*** Article ***
# Tubes to pouch with number 32 bands



## Toddy (Oct 2, 2011)

Ok guys as we have a few ways to tie a pouch on I thought I'd post what I do. Just for other options really.


----------



## Tex-Shooter (Dec 17, 2009)

If you have fliers it will probablity be the rubber tie at the pouch. -- Tex


----------



## Dayhiker (Mar 13, 2010)

Very nice video Toddy. With my old hands I'd never be able to do it like that, but you made it clear and simple.


----------



## Toddy (Oct 2, 2011)

Tex-Shooter said:


> If you have fliers it will probablity be the rubber tie at the pouch. -- Tex


Can you explain that please?


----------



## jsbelljr83 (Dec 29, 2012)

I got some locking forceps off eBay, 2 straight nose and 2 curved, sure helps.


----------



## Tex-Shooter (Dec 17, 2009)

When we run bench test all rubber ties at the pouch caused fliers. It varies with the individual, from very bad to just noticeable. If you mean what is a flier, it is a occasional shot off of the point of impact. It can be caused by other things as well and is too numerous to go into. When testing I have had a occasional shot miss the bull 3 or 4 feet from 20 meters with new texst bands that I was testing. I normally shoot about a 5 inch group free hand at 20 meters. -- Tex


----------
***
**To do:**
(a) Write out the stretch of the pouch-tying thread from "# Tubes to pouch" through "other options really.", word for word.
(b) Answer these questions from the pouch-tying thread:
(i) What did jsbelljr83 get off eBay?
(ii) How does Tex-Shooter describe a flier?
(iii) What size group does Tex-Shooter normally shoot free hand at 20 meters?
*** Supplied entries ***
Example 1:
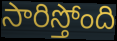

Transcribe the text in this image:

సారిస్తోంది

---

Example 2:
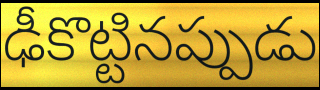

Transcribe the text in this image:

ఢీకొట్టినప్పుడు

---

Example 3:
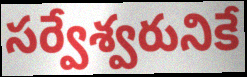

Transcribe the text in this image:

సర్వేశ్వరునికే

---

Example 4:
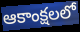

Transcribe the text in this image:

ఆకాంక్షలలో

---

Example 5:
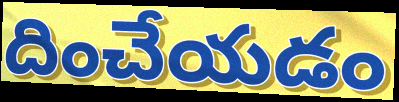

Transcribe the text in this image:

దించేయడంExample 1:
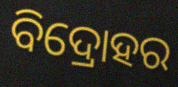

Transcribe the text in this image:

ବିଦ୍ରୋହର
***
*** Supplied entries ***
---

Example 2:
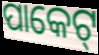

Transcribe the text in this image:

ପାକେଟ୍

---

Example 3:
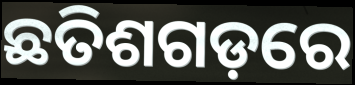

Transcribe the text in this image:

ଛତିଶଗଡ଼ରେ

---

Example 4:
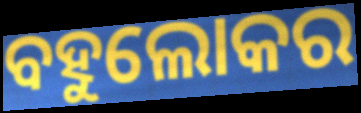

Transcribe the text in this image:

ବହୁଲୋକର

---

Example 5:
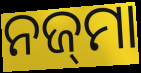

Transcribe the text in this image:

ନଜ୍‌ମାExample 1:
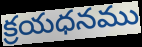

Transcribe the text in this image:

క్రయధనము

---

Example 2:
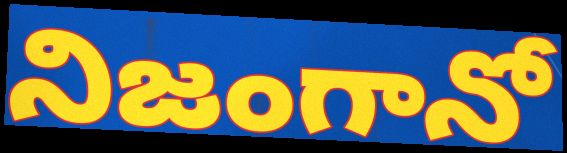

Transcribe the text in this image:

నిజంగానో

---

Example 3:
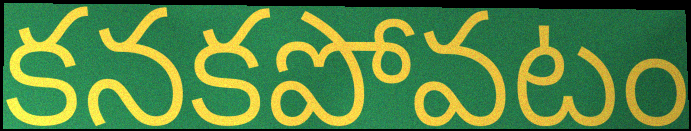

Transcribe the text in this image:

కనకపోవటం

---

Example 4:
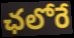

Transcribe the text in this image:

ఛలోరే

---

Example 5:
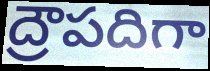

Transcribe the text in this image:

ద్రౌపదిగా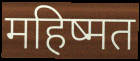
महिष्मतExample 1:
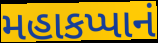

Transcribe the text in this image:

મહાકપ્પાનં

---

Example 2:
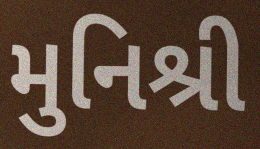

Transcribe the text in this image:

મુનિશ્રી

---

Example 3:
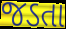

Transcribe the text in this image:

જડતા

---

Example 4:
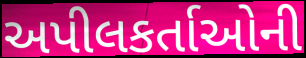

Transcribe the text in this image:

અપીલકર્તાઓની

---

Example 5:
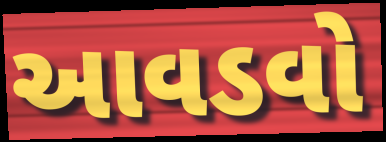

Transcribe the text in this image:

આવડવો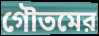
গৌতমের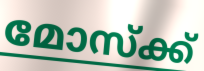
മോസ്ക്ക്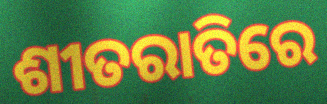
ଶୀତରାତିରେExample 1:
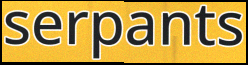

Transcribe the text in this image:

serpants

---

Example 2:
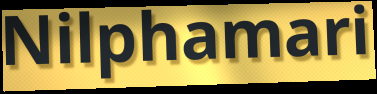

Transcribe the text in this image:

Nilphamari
***
**Responses:**
(a)
# Tubes to pouch with number 32 bands



## Toddy (Oct 2, 2011)

Ok guys as we have a few ways to tie a pouch on I thought I'd post what I do. Just for other options really.

(b)
(i) Locking forceps: 2 straight nose and 2 curved.
(ii) An occasional shot off of the point of impact.
(iii) About a 5 inch group.